At one sheltered cove the locals told us of a ceremonial burial chamber. After the chief granted us permission we were escorted by hundreds of smiling kids who laughed and waved at the visitors to their island. The ancient remains of village chiefs lay in a thatched hut. Skulls and skeletons were powerful images. It was an incredible realisation that life is short and death is permanent. The rituals and traditions remain strong in communities which are mainly self-sufficient. But nothing was better than the playing, happy children. There are some incredibly skilled carvers all over the islands but they were happy to trade for dive equipment, fins, masts and fishing lures, which in these remote areas is more necessary than cash. Everyone bought back momentos like stone gods, shell money and wood craft. It was only Narbe who bought so much that he had to airfreight it back home and hide the rest in Micky's board bag so that he didn't have to carry it!

We Score Swell

With lots of talk about big waves from the Americans, we were keen for a last good swell. The perfect lefts that we scored at Crocodile Island and Pielonge Point were "soo peerrrfect" but smallish, and time was running out.

On our last day the swell picked up. Heading towards the port we searched in a last attempt to score some size. We found a righthander in a secluded bay with jungle all around which was fun and shallow but not epic. We surfed it and moved on. With only two hours before dark we stopped at a possible six foot left. It was closer to eight foot once we paddled out and it was going off! Solid drops and sick barrels were everywhere. Micky snapped his board and Strider caught the wave of the trip. Everyone got tubed off their heads; it was everything we wanted and the timing was perfect.

We sailed overnight to meet the changeover crew - Danny Wills, Mick Campbell and Jake Paterson.

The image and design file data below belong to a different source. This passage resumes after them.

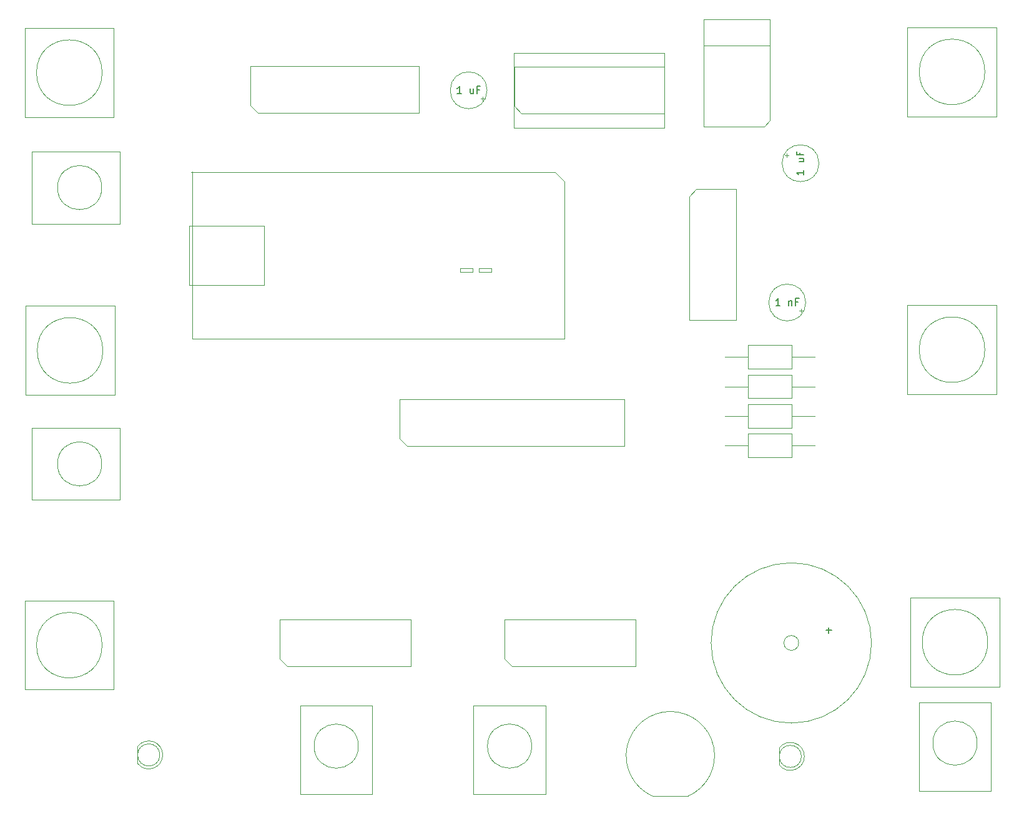
<source format=gbr>
G04 #@! TF.GenerationSoftware,KiCad,Pcbnew,(5.0.0)*
G04 #@! TF.CreationDate,2019-02-04T02:42:21+00:00*
G04 #@! TF.ProjectId,Maxime_Spikeling,4D6178696D655F5370696B656C696E67,rev?*
G04 #@! TF.SameCoordinates,Original*
G04 #@! TF.FileFunction,Other,Fab,Top*
%FSLAX46Y46*%
G04 Gerber Fmt 4.6, Leading zero omitted, Abs format (unit mm)*
G04 Created by KiCad (PCBNEW (5.0.0)) date 02/04/19 02:42:21*
%MOMM*%
%LPD*%
G01*
G04 APERTURE LIST*
%ADD10C,0.120000*%
%ADD11C,0.100000*%
%ADD12C,0.150000*%
G04 APERTURE END LIST*
D10*
G04 #@! TO.C,*
X85660000Y-59250000D02*
X87410000Y-59250000D01*
X87410000Y-59250000D02*
X87410000Y-59750000D01*
X87410000Y-59750000D02*
X85660000Y-59750000D01*
X85660000Y-59750000D02*
X85660000Y-59250000D01*
D11*
X116735000Y-49530000D02*
X117735000Y-48530000D01*
X116735000Y-66310000D02*
X116735000Y-49530000D01*
X123085000Y-66310000D02*
X116735000Y-66310000D01*
X123085000Y-48530000D02*
X123085000Y-66310000D01*
X117735000Y-48530000D02*
X123085000Y-48530000D01*
X48940000Y-53500000D02*
X48940000Y-61500000D01*
X59100000Y-61495000D02*
X48940000Y-61495000D01*
X59150000Y-61500000D02*
X59150000Y-53480000D01*
X48940000Y-53495000D02*
X59100000Y-53495000D01*
X49350000Y-68760000D02*
X49350000Y-46160000D01*
X49240000Y-46170000D02*
X98550000Y-46170000D01*
X98550000Y-46170000D02*
X99820000Y-47440000D01*
X99820000Y-47440000D02*
X99820000Y-68760000D01*
X99820000Y-68780000D02*
X49350000Y-68780000D01*
G04 #@! TO.C,Digital In 1*
X37145000Y-32700000D02*
G75*
G03X37145000Y-32700000I-4445000J0D01*
G01*
X26660000Y-26660000D02*
X38740000Y-26660000D01*
X26660000Y-26660000D02*
X26660000Y-38740000D01*
X26660000Y-38740000D02*
X38740000Y-38740000D01*
X38740000Y-26660000D02*
X38740000Y-38740000D01*
G04 #@! TO.C,Digital In 2*
X37245000Y-70400000D02*
G75*
G03X37245000Y-70400000I-4445000J0D01*
G01*
X26760000Y-64360000D02*
X38840000Y-64360000D01*
X26760000Y-64360000D02*
X26760000Y-76440000D01*
X26760000Y-76440000D02*
X38840000Y-76440000D01*
X38840000Y-64360000D02*
X38840000Y-76440000D01*
G04 #@! TO.C,Analog In*
X37145000Y-110400000D02*
G75*
G03X37145000Y-110400000I-4445000J0D01*
G01*
X26660000Y-104360000D02*
X38740000Y-104360000D01*
X26660000Y-104360000D02*
X26660000Y-116440000D01*
X26660000Y-116440000D02*
X38740000Y-116440000D01*
X38740000Y-104360000D02*
X38740000Y-116440000D01*
G04 #@! TO.C,Stimulus*
X157245000Y-110000000D02*
G75*
G03X157245000Y-110000000I-4445000J0D01*
G01*
X146760000Y-103960000D02*
X158840000Y-103960000D01*
X146760000Y-103960000D02*
X146760000Y-116040000D01*
X146760000Y-116040000D02*
X158840000Y-116040000D01*
X158840000Y-103960000D02*
X158840000Y-116040000D01*
G04 #@! TO.C,Digital Out*
X156845000Y-70300000D02*
G75*
G03X156845000Y-70300000I-4445000J0D01*
G01*
X146360000Y-64260000D02*
X158440000Y-64260000D01*
X146360000Y-64260000D02*
X146360000Y-76340000D01*
X146360000Y-76340000D02*
X158440000Y-76340000D01*
X158440000Y-64260000D02*
X158440000Y-76340000D01*
G04 #@! TO.C,Analog Out*
X156845000Y-32600000D02*
G75*
G03X156845000Y-32600000I-4445000J0D01*
G01*
X146360000Y-26560000D02*
X158440000Y-26560000D01*
X146360000Y-26560000D02*
X146360000Y-38640000D01*
X146360000Y-38640000D02*
X158440000Y-38640000D01*
X158440000Y-26560000D02*
X158440000Y-38640000D01*
G04 #@! TO.C,*
X92970000Y-30010000D02*
X92970000Y-40170000D01*
X113410000Y-30010000D02*
X92970000Y-30010000D01*
X113410000Y-40170000D02*
X113410000Y-30010000D01*
X92970000Y-40170000D02*
X113410000Y-40170000D01*
X94030000Y-38265000D02*
X93030000Y-37265000D01*
X113350000Y-38265000D02*
X94030000Y-38265000D01*
X113350000Y-31915000D02*
X113350000Y-38265000D01*
X93030000Y-31915000D02*
X113350000Y-31915000D01*
X93030000Y-37265000D02*
X93030000Y-31915000D01*
X62210000Y-113275000D02*
X61210000Y-112275000D01*
X78990000Y-113275000D02*
X62210000Y-113275000D01*
X78990000Y-106925000D02*
X78990000Y-113275000D01*
X61210000Y-106925000D02*
X78990000Y-106925000D01*
X61210000Y-112275000D02*
X61210000Y-106925000D01*
X92710000Y-113275000D02*
X91710000Y-112275000D01*
X109490000Y-113275000D02*
X92710000Y-113275000D01*
X109490000Y-106925000D02*
X109490000Y-113275000D01*
X91710000Y-106925000D02*
X109490000Y-106925000D01*
X91710000Y-112275000D02*
X91710000Y-106925000D01*
G04 #@! TO.C,Speaker*
X141475000Y-110100000D02*
G75*
G03X141475000Y-110100000I-10875000J0D01*
G01*
X131600000Y-110100000D02*
G75*
G03X131600000Y-110100000I-1000000J0D01*
G01*
G04 #@! TO.C,Mode*
X111810000Y-130900000D02*
X116590000Y-130900000D01*
X116592469Y-130898926D02*
G75*
G03X111810000Y-130900000I-2392469J5498926D01*
G01*
G04 #@! TO.C,Vm*
X95400000Y-124100000D02*
G75*
G03X95400000Y-124100000I-3000000J0D01*
G01*
X87500000Y-130600000D02*
X97300000Y-130600000D01*
X97300000Y-130600000D02*
X97300000Y-118600000D01*
X97300000Y-118600000D02*
X87500000Y-118600000D01*
X87500000Y-118600000D02*
X87500000Y-130600000D01*
G04 #@! TO.C,*
X71900000Y-124100000D02*
G75*
G03X71900000Y-124100000I-3000000J0D01*
G01*
X64000000Y-130600000D02*
X73800000Y-130600000D01*
X73800000Y-130600000D02*
X73800000Y-118600000D01*
X73800000Y-118600000D02*
X64000000Y-118600000D01*
X64000000Y-118600000D02*
X64000000Y-130600000D01*
X78530000Y-83365000D02*
X77530000Y-82365000D01*
X108010000Y-83365000D02*
X78530000Y-83365000D01*
X108010000Y-77015000D02*
X108010000Y-83365000D01*
X77530000Y-77015000D02*
X108010000Y-77015000D01*
X77530000Y-82365000D02*
X77530000Y-77015000D01*
X58230000Y-38165000D02*
X57230000Y-37165000D01*
X80090000Y-38165000D02*
X58230000Y-38165000D01*
X80090000Y-31815000D02*
X80090000Y-38165000D01*
X57230000Y-31815000D02*
X80090000Y-31815000D01*
X57230000Y-37165000D02*
X57230000Y-31815000D01*
G04 #@! TO.C,J8*
X41969445Y-126465476D02*
G75*
G03X41970000Y-124133810I1500555J1165476D01*
G01*
X44970000Y-125300000D02*
G75*
G03X44970000Y-125300000I-1500000J0D01*
G01*
X41970000Y-124133810D02*
X41970000Y-126466190D01*
G04 #@! TO.C,10 k\03A9*
X130680000Y-80900000D02*
X130680000Y-77700000D01*
X130680000Y-77700000D02*
X124740000Y-77700000D01*
X124740000Y-77700000D02*
X124740000Y-80900000D01*
X124740000Y-80900000D02*
X130680000Y-80900000D01*
X133800000Y-79300000D02*
X130680000Y-79300000D01*
X121620000Y-79300000D02*
X124740000Y-79300000D01*
G04 #@! TO.C,*
X133780000Y-83300000D02*
X130660000Y-83300000D01*
X121600000Y-83300000D02*
X124720000Y-83300000D01*
X130660000Y-81700000D02*
X124720000Y-81700000D01*
X130660000Y-84900000D02*
X130660000Y-81700000D01*
X124720000Y-84900000D02*
X130660000Y-84900000D01*
X124720000Y-81700000D02*
X124720000Y-84900000D01*
X155800000Y-123700000D02*
G75*
G03X155800000Y-123700000I-3000000J0D01*
G01*
X147900000Y-130200000D02*
X157700000Y-130200000D01*
X157700000Y-130200000D02*
X157700000Y-118200000D01*
X157700000Y-118200000D02*
X147900000Y-118200000D01*
X147900000Y-118200000D02*
X147900000Y-130200000D01*
G04 #@! TO.C,Synapse 1*
X39600000Y-43400000D02*
X27600000Y-43400000D01*
X39600000Y-53200000D02*
X39600000Y-43400000D01*
X27600000Y-53200000D02*
X39600000Y-53200000D01*
X27600000Y-43400000D02*
X27600000Y-53200000D01*
X37100000Y-48300000D02*
G75*
G03X37100000Y-48300000I-3000000J0D01*
G01*
G04 #@! TO.C,Synapse 2*
X39600000Y-80900000D02*
X27600000Y-80900000D01*
X39600000Y-90700000D02*
X39600000Y-80900000D01*
X27600000Y-90700000D02*
X39600000Y-90700000D01*
X27600000Y-80900000D02*
X27600000Y-90700000D01*
X37100000Y-85800000D02*
G75*
G03X37100000Y-85800000I-3000000J0D01*
G01*
G04 #@! TO.C,1 uF*
X134350000Y-45000000D02*
G75*
G03X134350000Y-45000000I-2500000J0D01*
G01*
X129716395Y-43912500D02*
X130216395Y-43912500D01*
X129966395Y-43662500D02*
X129966395Y-44162500D01*
X88733605Y-36437500D02*
X88733605Y-35937500D01*
X88983605Y-36187500D02*
X88483605Y-36187500D01*
X89350000Y-35100000D02*
G75*
G03X89350000Y-35100000I-2500000J0D01*
G01*
G04 #@! TO.C,LED*
X128969445Y-126665476D02*
G75*
G03X128970000Y-124333810I1500555J1165476D01*
G01*
X131970000Y-125500000D02*
G75*
G03X131970000Y-125500000I-1500000J0D01*
G01*
X128970000Y-124333810D02*
X128970000Y-126666190D01*
G04 #@! TO.C,*
X133780000Y-75300000D02*
X130660000Y-75300000D01*
X121600000Y-75300000D02*
X124720000Y-75300000D01*
X130660000Y-73700000D02*
X124720000Y-73700000D01*
X130660000Y-76900000D02*
X130660000Y-73700000D01*
X124720000Y-76900000D02*
X130660000Y-76900000D01*
X124720000Y-73700000D02*
X124720000Y-76900000D01*
G04 #@! TO.C,1 nF*
X132550000Y-63900000D02*
G75*
G03X132550000Y-63900000I-2500000J0D01*
G01*
X132183605Y-64987500D02*
X131683605Y-64987500D01*
X131933605Y-65237500D02*
X131933605Y-64737500D01*
G04 #@! TO.C,10 \03A9*
X121620000Y-71300000D02*
X124740000Y-71300000D01*
X133800000Y-71300000D02*
X130680000Y-71300000D01*
X124740000Y-72900000D02*
X130680000Y-72900000D01*
X124740000Y-69700000D02*
X124740000Y-72900000D01*
X130680000Y-69700000D02*
X124740000Y-69700000D01*
X130680000Y-72900000D02*
X130680000Y-69700000D01*
G04 #@! TO.C,5V*
X127700000Y-39200000D02*
X127700000Y-25500000D01*
X118700000Y-40000000D02*
X126950000Y-40000000D01*
X118700000Y-25500000D02*
X118700000Y-40000000D01*
X127700000Y-25500000D02*
X118700000Y-25500000D01*
X127700000Y-29000000D02*
X118700000Y-29000000D01*
X127705425Y-39196787D02*
X126950000Y-40000000D01*
D10*
G04 #@! TO.C,*
X88200000Y-59750000D02*
X88200000Y-59250000D01*
X89950000Y-59750000D02*
X88200000Y-59750000D01*
X89950000Y-59250000D02*
X89950000Y-59750000D01*
X88200000Y-59250000D02*
X89950000Y-59250000D01*
G04 #@! TD*
G04 #@! TO.C,*
D12*
G04 #@! TO.C,Digital In 1*
G04 #@! TO.C,Digital In 2*
G04 #@! TO.C,Analog In*
G04 #@! TO.C,Stimulus*
G04 #@! TO.C,Digital Out*
G04 #@! TO.C,Analog Out*
G04 #@! TO.C,*
G04 #@! TO.C,Speaker*
X135299047Y-108371428D02*
X136060952Y-108371428D01*
X135680000Y-108752380D02*
X135680000Y-107990476D01*
G04 #@! TO.C,Mode*
G04 #@! TO.C,Vm*
G04 #@! TO.C,*
G04 #@! TO.C,Synapse 1*
G04 #@! TO.C,Synapse 2*
G04 #@! TO.C,1 uF*
X132302380Y-45976190D02*
X132302380Y-46547619D01*
X132302380Y-46261904D02*
X131302380Y-46261904D01*
X131445238Y-46357142D01*
X131540476Y-46452380D01*
X131588095Y-46547619D01*
X131635714Y-44357142D02*
X132302380Y-44357142D01*
X131635714Y-44785714D02*
X132159523Y-44785714D01*
X132254761Y-44738095D01*
X132302380Y-44642857D01*
X132302380Y-44500000D01*
X132254761Y-44404761D01*
X132207142Y-44357142D01*
X131778571Y-43547619D02*
X131778571Y-43880952D01*
X132302380Y-43880952D02*
X131302380Y-43880952D01*
X131302380Y-43404761D01*
X85873809Y-35552380D02*
X85302380Y-35552380D01*
X85588095Y-35552380D02*
X85588095Y-34552380D01*
X85492857Y-34695238D01*
X85397619Y-34790476D01*
X85302380Y-34838095D01*
X87492857Y-34885714D02*
X87492857Y-35552380D01*
X87064285Y-34885714D02*
X87064285Y-35409523D01*
X87111904Y-35504761D01*
X87207142Y-35552380D01*
X87350000Y-35552380D01*
X87445238Y-35504761D01*
X87492857Y-35457142D01*
X88302380Y-35028571D02*
X87969047Y-35028571D01*
X87969047Y-35552380D02*
X87969047Y-34552380D01*
X88445238Y-34552380D01*
G04 #@! TO.C,LED*
G04 #@! TO.C,1 nF*
X129073809Y-64352380D02*
X128502380Y-64352380D01*
X128788095Y-64352380D02*
X128788095Y-63352380D01*
X128692857Y-63495238D01*
X128597619Y-63590476D01*
X128502380Y-63638095D01*
X130264285Y-63685714D02*
X130264285Y-64352380D01*
X130264285Y-63780952D02*
X130311904Y-63733333D01*
X130407142Y-63685714D01*
X130550000Y-63685714D01*
X130645238Y-63733333D01*
X130692857Y-63828571D01*
X130692857Y-64352380D01*
X131502380Y-63828571D02*
X131169047Y-63828571D01*
X131169047Y-64352380D02*
X131169047Y-63352380D01*
X131645238Y-63352380D01*
G04 #@! TO.C,5V*
G04 #@! TO.C,*
G04 #@! TD*
M02*

</source>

As we made our way to port in the early morning light, we were blessed with a farewell from a pod of dolphins. The water was clearer than glass and the dolphins played magically in the bow waves. The trip of a lifetime was over for us but just starting for the Aussies. I don't know exactly where the boat is but it's cruising the South Pacific doing its thing right now with some very stoked people on board.